Here we can see that there are 428 total days in the dataset so, lets narrow down the search to counties with > 10% of missing data. (10% is chosen because 90% of available data could still provide accurate insights for trips data) here is a sample:

State County n
AK Aleutians East Borough 62
AK Bristol Bay Borough 353
AK Haines Borough 101
AK Lake and Peninsula Borough 295
AK Skagway Municipality 141
AK Yakutat City and Borough 395

There are 22 counties with high rates of NA values. Thus, these are the counties that could be most problematic when analyzing at a county scale. So, lets save the data frame of these top NA violators for future reference when further micro analysis is desired within these areas.

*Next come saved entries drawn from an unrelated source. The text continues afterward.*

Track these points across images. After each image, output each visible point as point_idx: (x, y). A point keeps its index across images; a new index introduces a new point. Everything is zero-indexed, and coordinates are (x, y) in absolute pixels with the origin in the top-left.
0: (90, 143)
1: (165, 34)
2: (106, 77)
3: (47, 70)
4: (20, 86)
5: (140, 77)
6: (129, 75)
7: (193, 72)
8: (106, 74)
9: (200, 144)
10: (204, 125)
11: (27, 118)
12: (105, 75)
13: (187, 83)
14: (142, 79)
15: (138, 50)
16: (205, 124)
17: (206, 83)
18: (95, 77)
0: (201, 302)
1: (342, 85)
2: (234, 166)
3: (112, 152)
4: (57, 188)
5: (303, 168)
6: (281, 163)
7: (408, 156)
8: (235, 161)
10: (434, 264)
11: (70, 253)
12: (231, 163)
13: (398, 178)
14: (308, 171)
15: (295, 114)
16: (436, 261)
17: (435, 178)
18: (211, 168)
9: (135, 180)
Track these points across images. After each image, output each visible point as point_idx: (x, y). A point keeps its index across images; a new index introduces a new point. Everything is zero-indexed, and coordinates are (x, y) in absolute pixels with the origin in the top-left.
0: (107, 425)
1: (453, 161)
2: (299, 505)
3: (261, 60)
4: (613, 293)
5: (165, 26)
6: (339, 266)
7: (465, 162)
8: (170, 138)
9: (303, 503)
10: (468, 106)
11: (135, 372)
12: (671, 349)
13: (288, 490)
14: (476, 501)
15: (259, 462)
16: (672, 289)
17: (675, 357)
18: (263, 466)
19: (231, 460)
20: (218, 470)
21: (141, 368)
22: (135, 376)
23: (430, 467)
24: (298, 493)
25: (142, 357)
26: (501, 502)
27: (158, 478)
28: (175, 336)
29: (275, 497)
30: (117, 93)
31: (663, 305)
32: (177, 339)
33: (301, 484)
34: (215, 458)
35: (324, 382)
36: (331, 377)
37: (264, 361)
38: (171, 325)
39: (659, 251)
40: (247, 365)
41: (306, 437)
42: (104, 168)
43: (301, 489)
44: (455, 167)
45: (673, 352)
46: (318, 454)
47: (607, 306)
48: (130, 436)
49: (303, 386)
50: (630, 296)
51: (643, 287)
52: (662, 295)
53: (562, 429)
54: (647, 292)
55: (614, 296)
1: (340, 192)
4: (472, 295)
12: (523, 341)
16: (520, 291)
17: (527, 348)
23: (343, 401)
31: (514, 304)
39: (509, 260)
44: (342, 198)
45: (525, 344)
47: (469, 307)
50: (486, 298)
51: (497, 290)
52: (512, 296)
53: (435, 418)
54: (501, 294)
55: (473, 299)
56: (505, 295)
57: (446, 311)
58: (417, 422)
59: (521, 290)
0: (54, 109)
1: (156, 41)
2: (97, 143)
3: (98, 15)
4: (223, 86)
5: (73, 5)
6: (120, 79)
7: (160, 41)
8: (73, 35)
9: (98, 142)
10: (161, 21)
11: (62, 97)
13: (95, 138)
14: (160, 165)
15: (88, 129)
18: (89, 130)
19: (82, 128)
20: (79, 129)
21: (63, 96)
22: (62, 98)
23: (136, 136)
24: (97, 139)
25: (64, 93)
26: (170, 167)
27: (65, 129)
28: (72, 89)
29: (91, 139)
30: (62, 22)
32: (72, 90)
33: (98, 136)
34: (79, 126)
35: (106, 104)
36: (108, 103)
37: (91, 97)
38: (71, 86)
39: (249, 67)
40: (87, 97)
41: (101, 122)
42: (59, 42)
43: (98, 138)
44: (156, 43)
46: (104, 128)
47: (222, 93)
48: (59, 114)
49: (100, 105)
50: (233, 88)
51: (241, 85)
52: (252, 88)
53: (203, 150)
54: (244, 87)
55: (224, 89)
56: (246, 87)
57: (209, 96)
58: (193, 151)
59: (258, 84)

Now to consider, would the NA values from certain counties affect State level analysis? To find out let’s plot the states with county NA values.

Here we can see the states with the majority of the NA values, lets pick the top 5 (AK, NE, MT, TX, HI) and see how much the NA values might impact the aggregate state values.

We can see by the above stacked bar plot that the NA values account for a negligible amount of total values from each of the top NA states. Thus, the NA values should be of note, but of not much concern when considering total trips by distance for each state.

With this analysis of NA values, the decision to leave the NA rows in the dataset is made for continuity of county timelines.